Me quedé helada. Esa voz. Aquella voz fría y contundente, pero profunda era la de mi sueño. La que había clavado sus alargadas y afiladas uñas en mi cuello. Un amarga electricidad cruzó de hito a hito mi cuerpo. Miré a Leo quien se retorcía en el suelo agonizante.
– Quiero que le ayudéis. Por eso he venido aquí – me temblaban las manos.
– Oh, ya lo sé. He sido informado de tus condiciones. De momento te enseñaremos tu nueva habitación, los componentes del consejo tienen que llegar aún de sus respectivos países y tardarán unos pocos días.
– ¡No! No quiero dormir en este sitio. – el corazón me latía como nunca, como un pequeño potro corriendo.
– Me parece que no estás en posición de negarte – alzó la mano señalando a Leo.
– Emily... vete de... ¡AQUÍ! – la última palabra sonó como un terrible gruñido de león. Caminé hacia atrás. Dios santo, ¿en qué bestia horrible se estaba convirtiendo? ¿Qué podía hacer?
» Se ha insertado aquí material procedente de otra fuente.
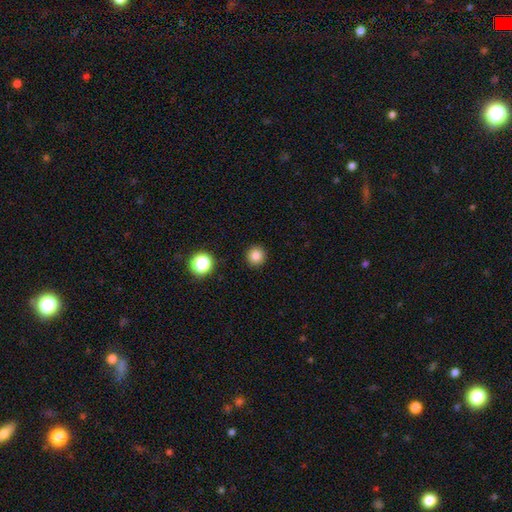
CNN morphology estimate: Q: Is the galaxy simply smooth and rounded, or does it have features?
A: smooth — 83%.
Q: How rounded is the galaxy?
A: round — 94%.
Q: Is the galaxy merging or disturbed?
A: none — 92%.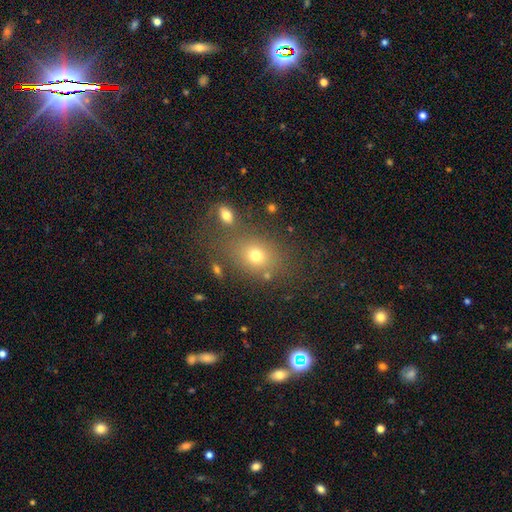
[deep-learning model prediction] Q: Smooth or featured?
A: smooth (70%); runner-up: star or artifact (18%)
Q: How rounded?
A: in between (53%); runner-up: round (46%)
Q: Merging?
A: none (68%); runner-up: merger (13%)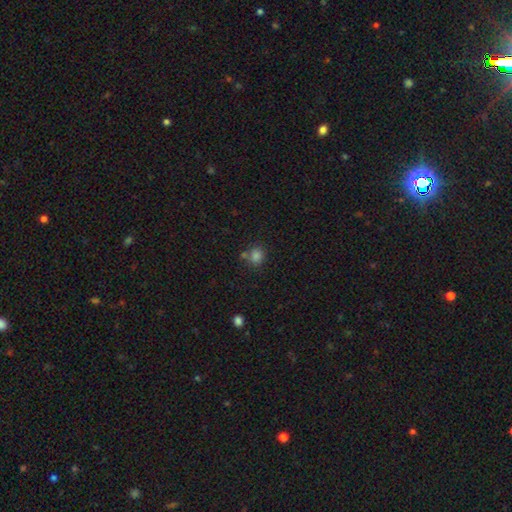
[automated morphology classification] This is likely a smooth galaxy (79%). How rounded: clearly round (82%). Merging: likely none (65%).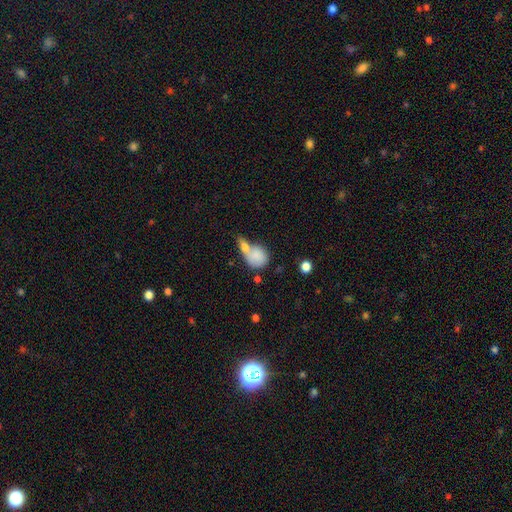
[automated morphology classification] smooth_or_featured: smooth (p=0.80) [alt: featured or disk p=0.13]
how_rounded: round (p=0.58) [alt: in between p=0.39]
merging: merger (p=0.58) [alt: none p=0.24]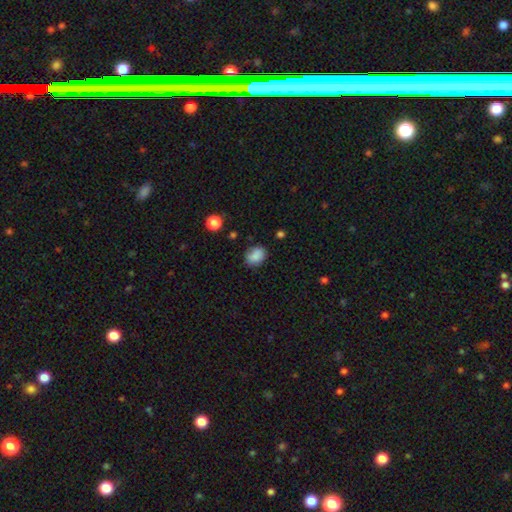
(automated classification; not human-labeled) A smooth galaxy with no disk features (86%) that is in between round and cigar-shaped (56%).

Vote fractions:
- Smooth or featured? smooth: 86% / star or artifact: 9% / featured or disk: 5%
- How rounded? in between: 56% / round: 43% / cigar-shaped: 1%
- Merging? none: 77% / minor disturbance: 17% / major disturbance: 4% / merger: 2%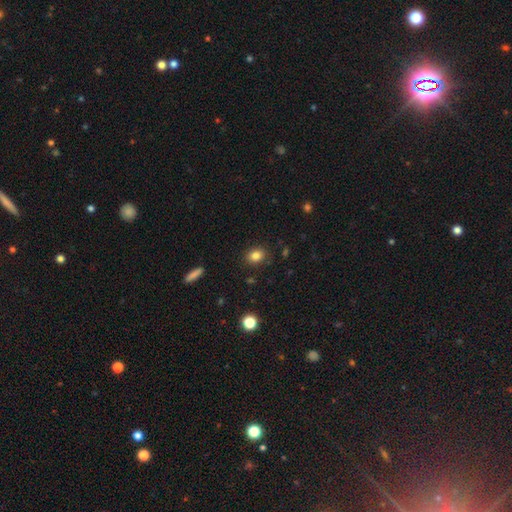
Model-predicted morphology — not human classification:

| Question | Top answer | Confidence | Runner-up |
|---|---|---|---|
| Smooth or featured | smooth | 84% | star or artifact (11%) |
Tanto Leo como yo estábamos metidos en esto, por cualquier razón que tuviera que ver con nuestros padres, pero ahora eramos nosotros los que sufriríamos las consecuencias. No podía desentenderme de Leonard, no podía.
– Me quedo – seguía escuchando los gritos de Leonard. Me dolía la cabeza. Dos hombres corpulentos vestidos con unas largas túnicas rojas y botas de piel desgastada lo cogieron por los hombros y le ataron a la boca una tela. Desaparecieron tras una puerta de hierro que se escondía tras el hueco de la escalera – ¿Dónde lo llevan? – pregunté con nerviosismo.
– Tranquila, cuidarán bien de él. Ya verás. Durante unos días tu amigo Leonard va estar algo... cómo decirlo... agresivo. Así que es más seguro para todos que esté en las mazmorras. – contestó Vlad – Ve con Abdiel, él te mostrará tu habitación. Vamos – cuando me di cuenta ya estaba detrás mío, y me empujaba escaleras arriba, junto a Abdiel.

Abdiel hizo una reverencia y me dejó pasar. Me condujo escaleras arriba hasta llegar unos dos pisos más arriba. Cruzamos un largo y no muy amplio pasillo con lámparas de aceite. No había mucha iluminación. Me estaba preguntando cómo podría huir de ese laberinto de castillo si fuera necesario.
– Por cierto, – di un pequeño saltito del susto que me llevé – en tu habitación dejaron un vestido. Esta noche, como tantas otras, tenemos una fiesta con algunos otros amigos.
– No tengo ganas de fiestas. – dije con contundencia. Abrí la puerta y cuando iba a cerrarla su bota se paró en el hueco que quedaba entre la puerta y el pasillo.
– No olvides lo que te ata aquí. – le miré con ira. Mis dedos apretaron la puerta con fuerza. Apartó el pie y cerré de un portazo.
Corrí hacia la cama y me lancé. Mis ojos sintieron un escozor... ese escozor. Y entonces me di cuenta que estaba llorando. Esto me superaba en creces. En ese momento recordé. Introduje mi mano en el bolsillo derecho y extraje mi móvil, el cual no solía utilizar demasiado. Marqué un número rápidamente.